DOBSON: OUR NHS DISGRACE
David ShawHEALTH SECRETARY Frank Dobson today branded as an "international disgrace" the recruitment of planeloads of foreign nurses as he went on the offensive over the NHS staffing crisis.
Blaming the previous Conservative administration for reducing nurse training places from 15,000 to 11,000, he accepted that some hospitals had little alternative but to ask patients' relatives to "muck in".
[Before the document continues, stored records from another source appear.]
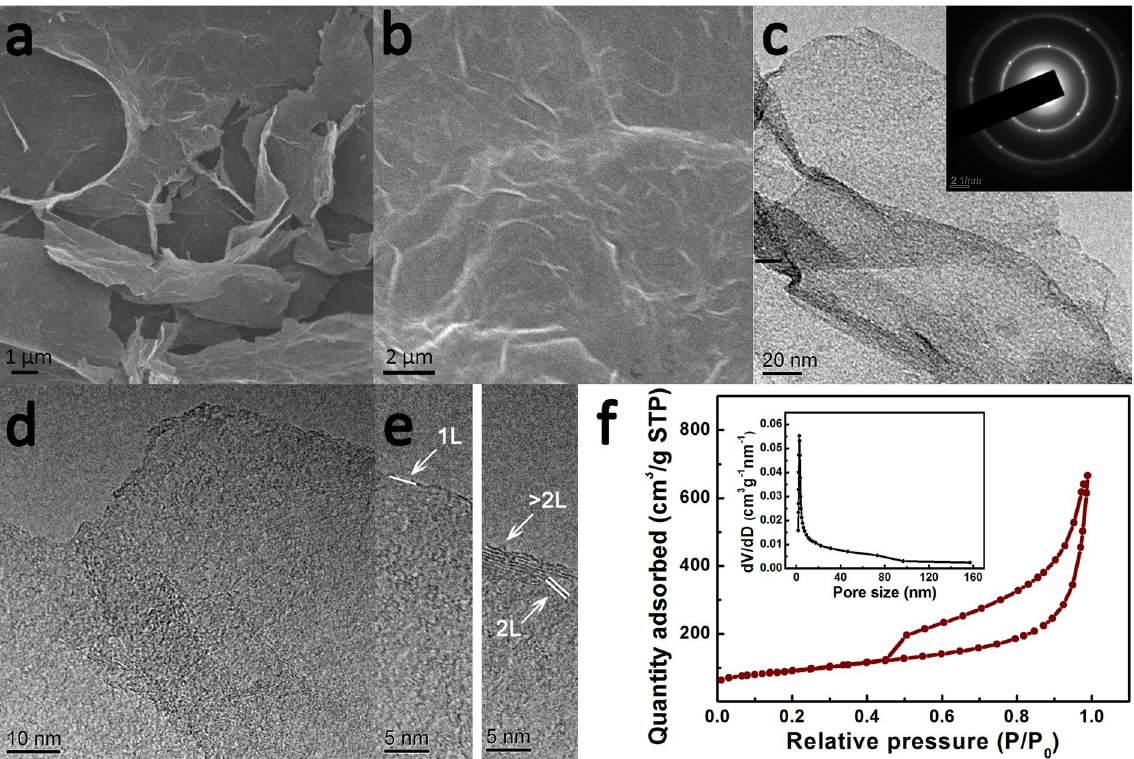
Figure 2. ( a , b ) FESEM images of N-doped graphene aerogel; ( c ) TEM image of N-doped graphene aerogel, the inset of ( c ) is the corresponding SAED pattern; ( d , e ) HRTEM images of N-doped graphene aerogel; ( f ) Isotherm plot and BJH pore distribution (inset) of N-doped graphene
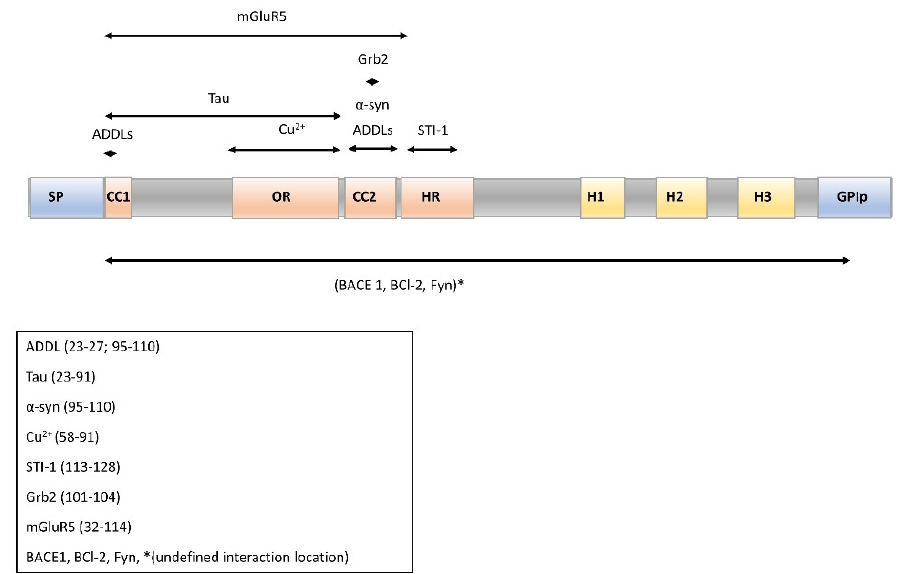
Figure 2. Schema of the PrP C sequence with its different domains showing the interaction of molecules described in this article. SP: signal peptide 1–22 aa; CC1: charged cluster 1,23–30 aa; OR: octarepeat region 60–91 aa; CC2: charged cluster 2, 95–110 aa; HR: hydrophobic region 112–133 aa; H1-3: α -Helix regions 143–452, 171–191, 199–221; GPIp: GPI anchor-signaling peptide. (Numbering based on the moPrP sequence.)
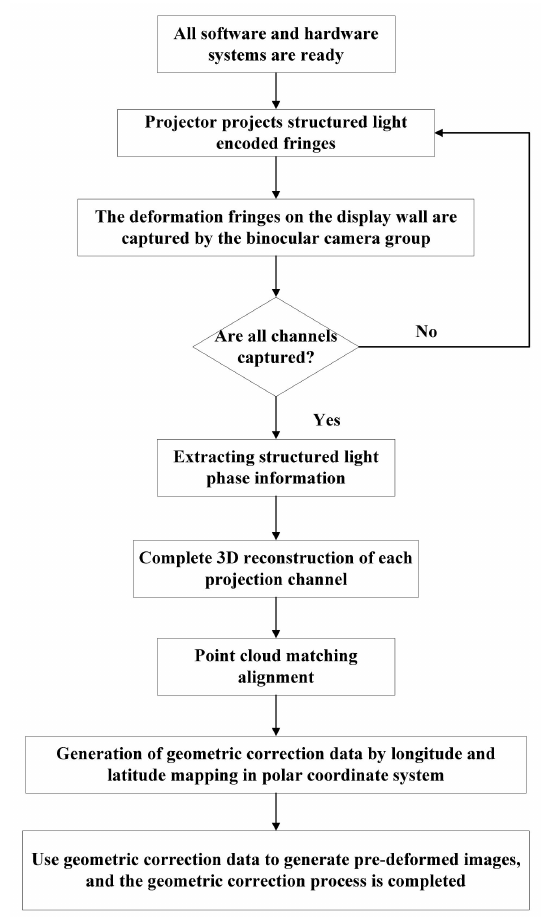
Figure 8. Procedure of geometric correction based on binocular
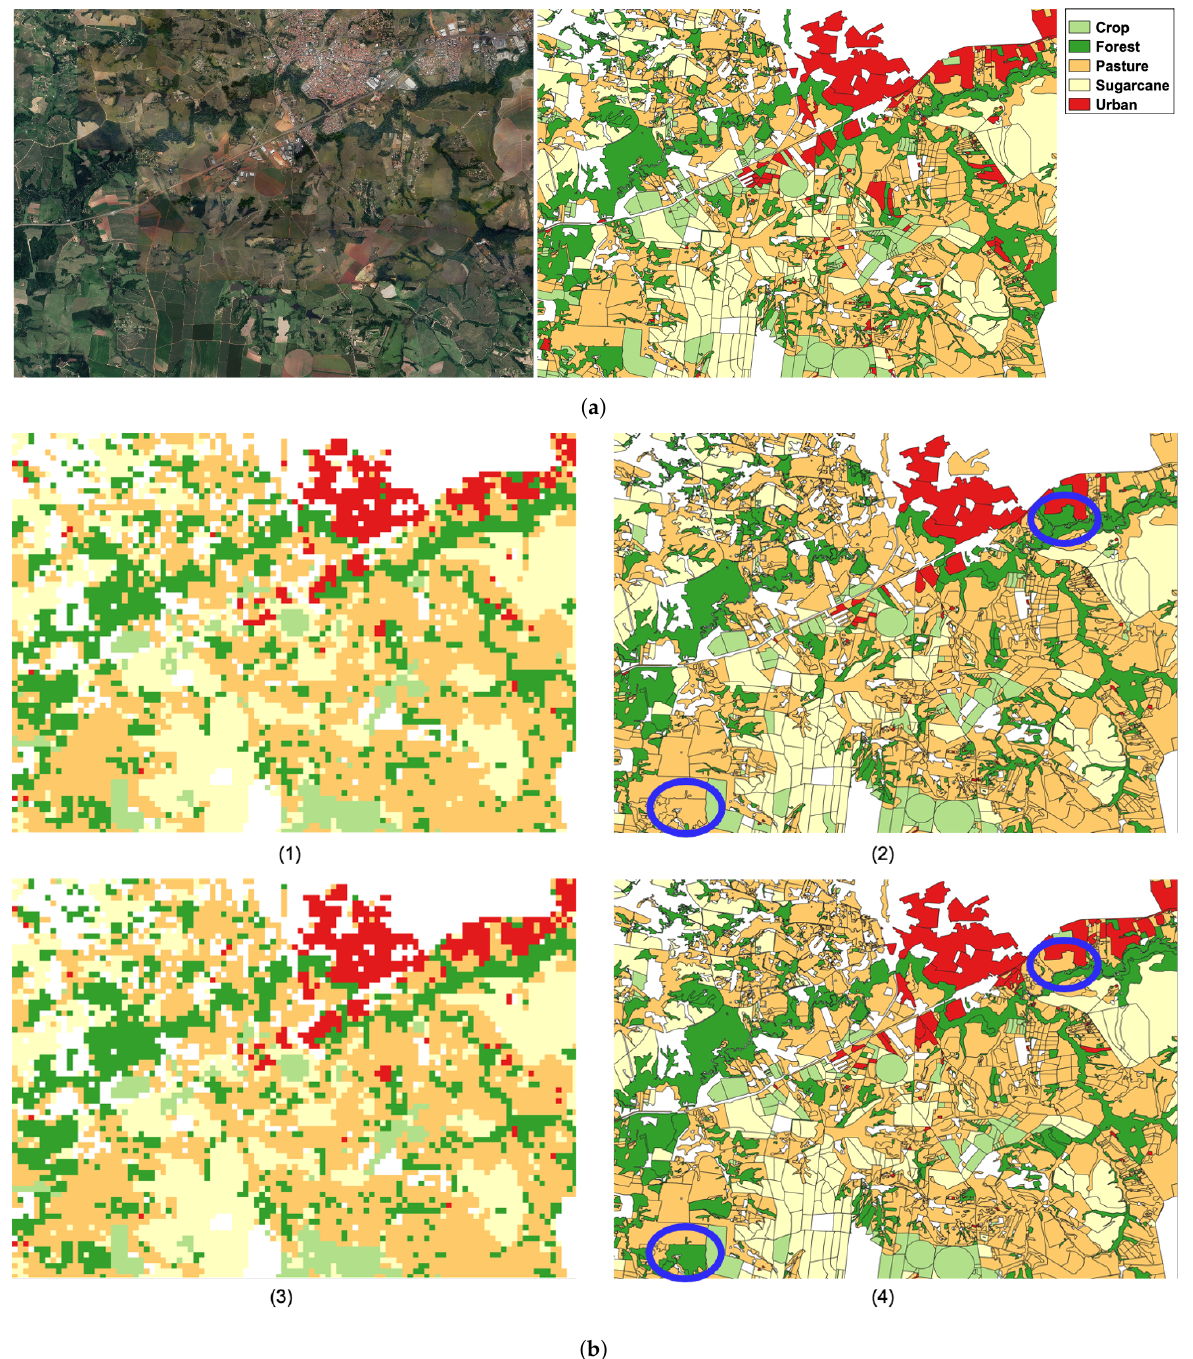
Figure 9. Comparison of the SVM classifier maps over a 10 × 7 km close-up of the study area: ( a ) reference data and ( b ) results from: ( 1 ) amplitude and field pixel sampling; ( 2 ) amplitude and field sampling; ( 3 ) amplitude + coherence and field pixel sampling; ( 4 ) amplitude + coherence and field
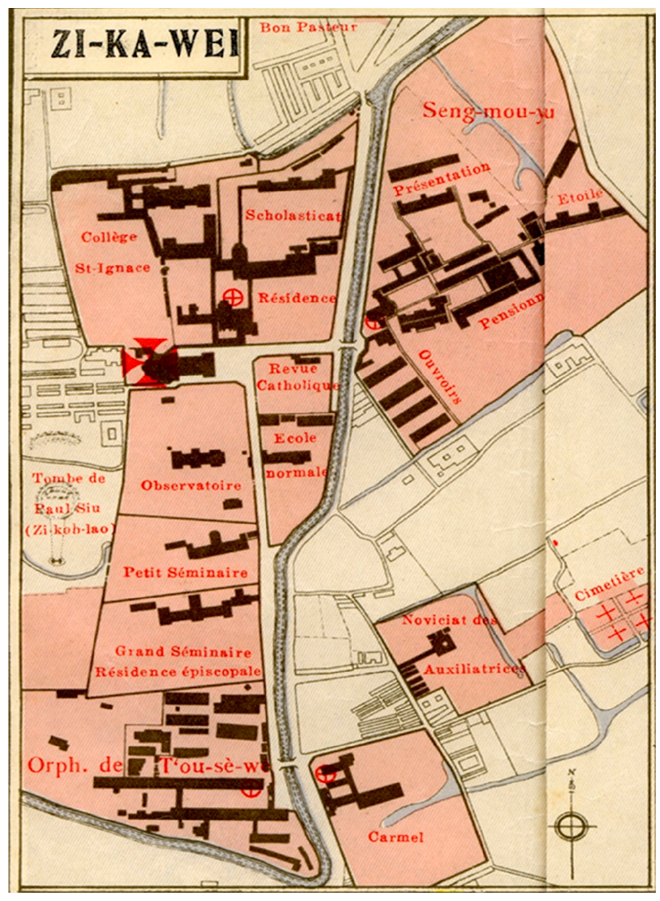
Figure 1. A bird’s-eye view of the Jesuit Zi-ka-wei Compound from the Map of Shanghai Catholique , 1933, Printed by Impr. de T’ou-sè-wè près Zi-ka-wei.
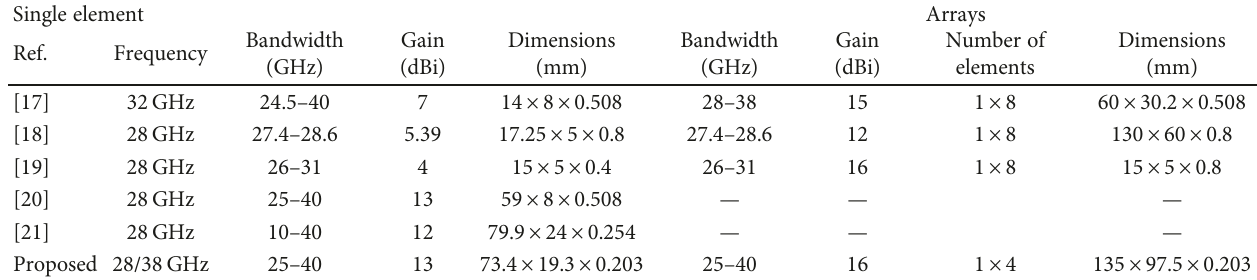
Table 1: Characteristic comparison of various Vivaldi antenna designs.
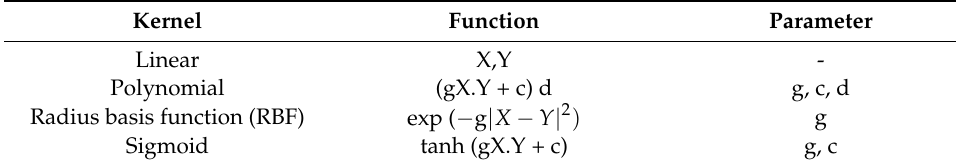
Table 2. Types of kernel used in this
Mr Dobson, who is pressing the case for higher pay and better conditions to recruit nurses, spoke after a number of hospitals flew in staff from the Philippines and elsewhere to meet the shortfalls, as revealed by the Evening Standard this week. The problems have been worsened by the flu emergency which is putting the health service under immense strain. With the nurses pay review body due to report within weeks, he said he hoped its recommendations would be "sufficiently high to be attractive to people to come in and stay in nursing". While he would not pre-empt Cabinet discussions, he hoped to be able to pay the award in full without having to stage it as has happened so often with nurses and other key public service employees. Mr Dobson did not criticise managers for going abroad for staff, but said: "It is an international disgrace - a disgrace in most developing countries in the world. They talk about how much medical aid and assistance they are giving to the Third World and all over the developing world we are taking nurses and doctors away from them. "It takes three years to train nurse so the number of people coming out now is a product of the reduction they deliberately made." Mr Dobson said he wanted to see better pay, more flexible shifts, "family friendly" employment policies and better management close the gap. He said that while the Tories had denied there had been shortage in its evidence to pay review bodies, his Government had admitted its concerns. Asked on BBC radio about two Portsmouth hospitals which have put up signs asking the relatives patients to help out because of staff shortages and sickness, he said he did not deny their "real problems". "They have had a huge surge the demand for treatment. They have had difficulty in recruiting nurses. They have also had quite lot of sickness among nurses. "They put up a notice saying that if you could help it would be very useful. Very few people have taken offence because they recognise that in the really peculiar and difficult circumstances it is helpful if people can muck in." Labour published a report today saying: "Tory complacency and under-investment sowed the seeds for today's problems, including 8,000 nurse vacancies." The Government was acting now by opening up 15,500 new training places for nurses this year, the highest figure for six years. It said: "If the Tories had matched that commitment there could now be over 14,000 extra nurses working on the wards."